- **Set problem 1**
Answer these questions about the thread on the Galileo paradox, one per line:
(a) In the Galileo paradox, which proper subset of the natural numbers are they equinumerous with?
(b) Aside from which theory does the thread say there isn't much in mathematics that isn't defined in terms of sets?
(c) Which two subjects are named as examples of books that may not mention ZFC?

- **Extract**

** begin **

Re: Dial 999 for the real number line

On Fri, 11 May 2007 12:57:09 +0100, Six Letters wrote:
On Wed, 9 May 2007 13:12:01 +0000 (UTC), Dave Seaman <dseaman@xxxxxxxxxxxx>
wrote:

The Galileo paradox simply points out that the natural numbers are
equinumerous with a proper subset, namely the set of squares. It isn't
really much of a paradox. Exactly what is there about this observation
that you think has not been addressed?

Not much of a paradox on that one-sided way of interpreting it. I
would draw a different conclusion: that infinite sets are not numerous,
equi or otherwise.

Is there a bijection between the naturals and the squares?

That is only one half of the paradox. I don't know if you
contributed to the thread about Galileo's paradox I started months ago, but
I'm loathe to go over old ground.

My question directly addresses the issue of whether infinite sets have a
cardinality. But suit yourself. I just looked up that thread and I
don't see anything there that is worth discussing.

I do not accept that set theory has some
hegemonical provenance on the subject of number. If it could be proved that
there is no bijection between real and rational (yes I know that you
believe it has been proved: it's not that I think Cantor's proofs are
simple-mindedly wrong, but that I believe there is an alternative
conception of infinity, still a work in progress, according to which they
are invalid) it would not have the consequences you think.

You can't get rid of inconvenient facts by changing definitions, but only
by changing axioms. Which axiom(s) of ZF do you propose to change, and
why? Keep in mind that whatever system of axioms you come up with will
not in any way invalidate the theorems of ZF, including the
uncountability of P(N).

What makes you think I want to work in ZF, or any other set theory?
Does set theory hold the keys to the kingdom of heaven?

Pretty much all of mathematics is grounded in set theory.

To your satisfaction, maybe.

It's not just my opinion. Aside from category theory, there just isn't
much in mathematics that isn't defined in terms of sets. If you open a
book on differential geometry or algebraic topology, you may not find any
mention of ZFC, but it's implicitly behind the definitions that you will
find there.

There would not
be the humungnous quantity of transcental numbers you thing there are.

You can't make uncountable sets countable by changing definitions. It
would be different if you could find a logical error in each of the many
proofs of uncountablility of the reals, but that is not going to happen.
The proofs are entirely too simple and well known to contain any flaws.

On their own terms, they are. But what set theorists do not like to
admit is that they take a position about infinity, that there might be
alternative ways of understanding infinity, according to which, indeed the
usual proofs do not work.

Nonsense. Set theorists frequently investigate alternative axioms, and
many definitions of infinity have been proposed.

Is that the extent of metamaths, by your understanding? Is it not
possible that all those alternative versions of set theory make the same
mistaken assumptions about infinity?

Which assumptions are those? The assumption that an inductive set
exists? The assumption that unions exist? The assumption that power
sets exist?

** end **

- **Set problem 2**
Please copy the records below with "catalogue" swapped for "catalog" and everything else unchanged. Leave the pictures out.

- **Dataset records**
** begin **

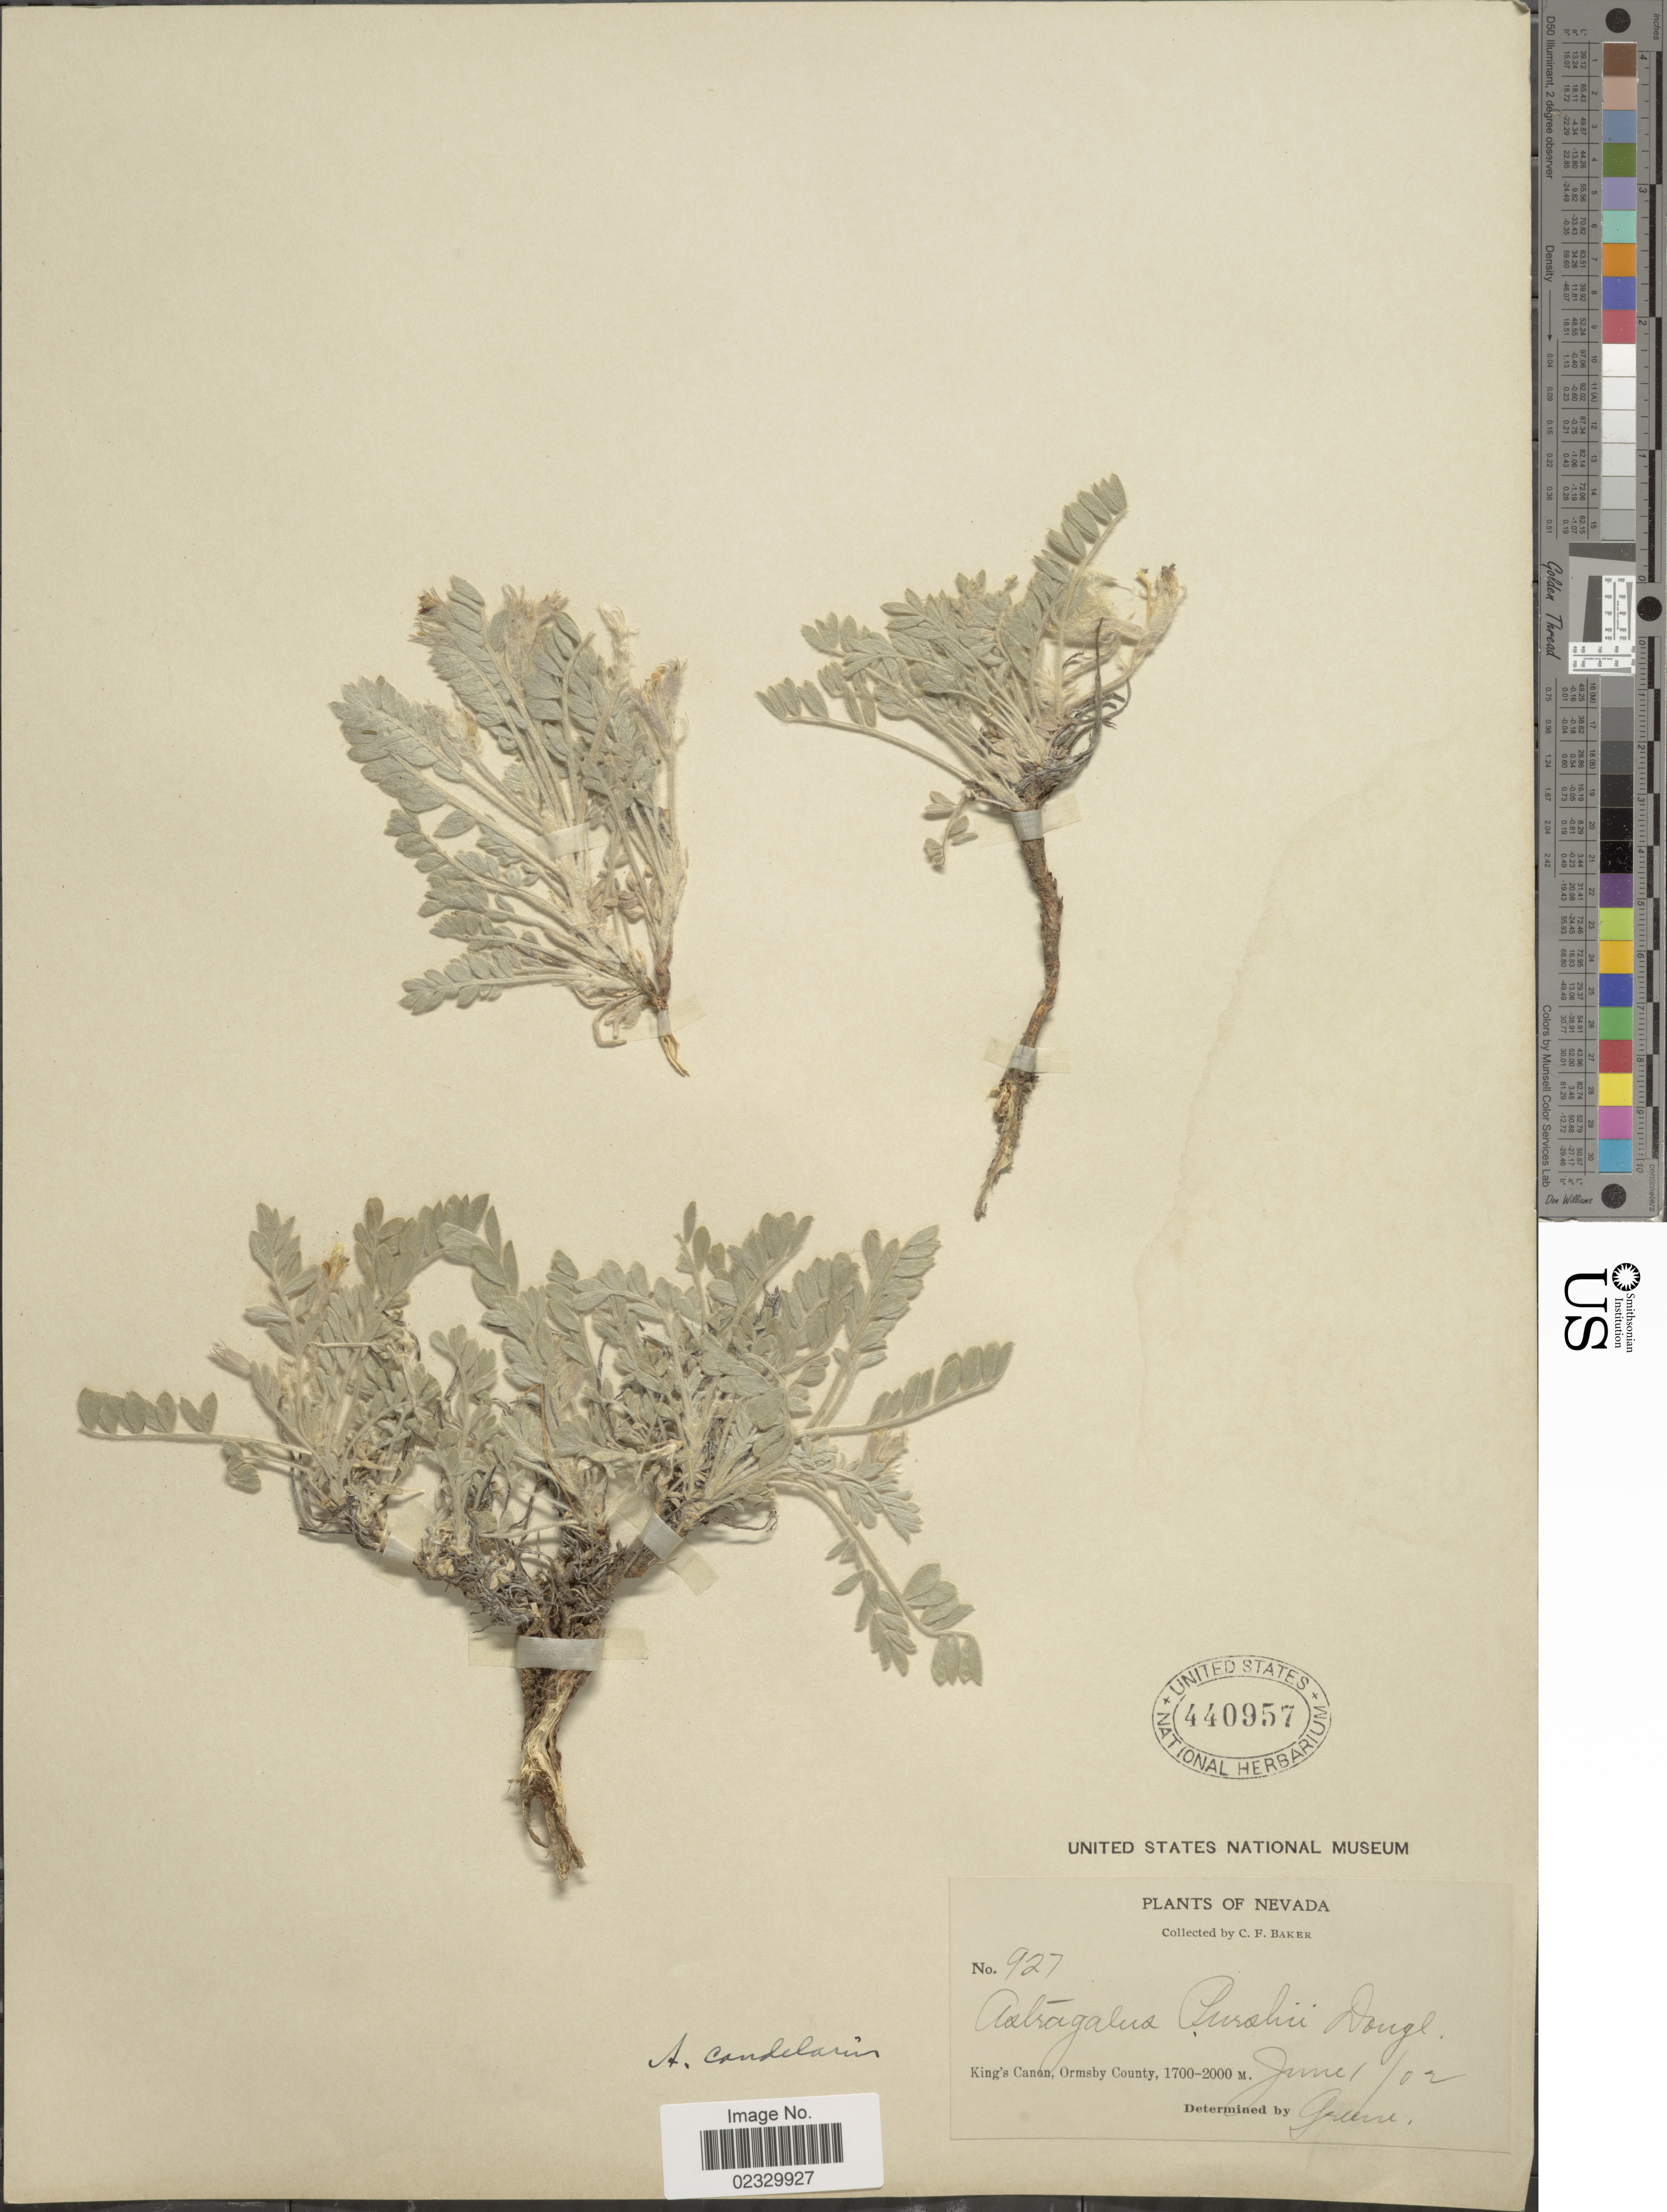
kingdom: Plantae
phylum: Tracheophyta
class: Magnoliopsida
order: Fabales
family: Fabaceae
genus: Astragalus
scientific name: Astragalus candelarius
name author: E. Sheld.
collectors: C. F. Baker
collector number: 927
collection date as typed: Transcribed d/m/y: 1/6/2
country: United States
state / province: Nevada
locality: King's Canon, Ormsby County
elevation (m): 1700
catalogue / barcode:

** end **

- **Expected answer 1**
(a) The set of squares.
(b) Category theory.
(c) Differential geometry and algebraic topology.

- **Expected answer 2**
kingdom: Plantae
phylum: Tracheophyta
class: Magnoliopsida
order: Fabales
family: Fabaceae
genus: Astragalus
scientific name: Astragalus candelarius
name author: E. Sheld.
collectors: C. F. Baker
collector number: 927
collection date as typed: Transcribed d/m/y: 1/6/2
country: United States
state / province: Nevada
locality: King's Canon, Ormsby County
elevation (m): 1700
catalog / barcode:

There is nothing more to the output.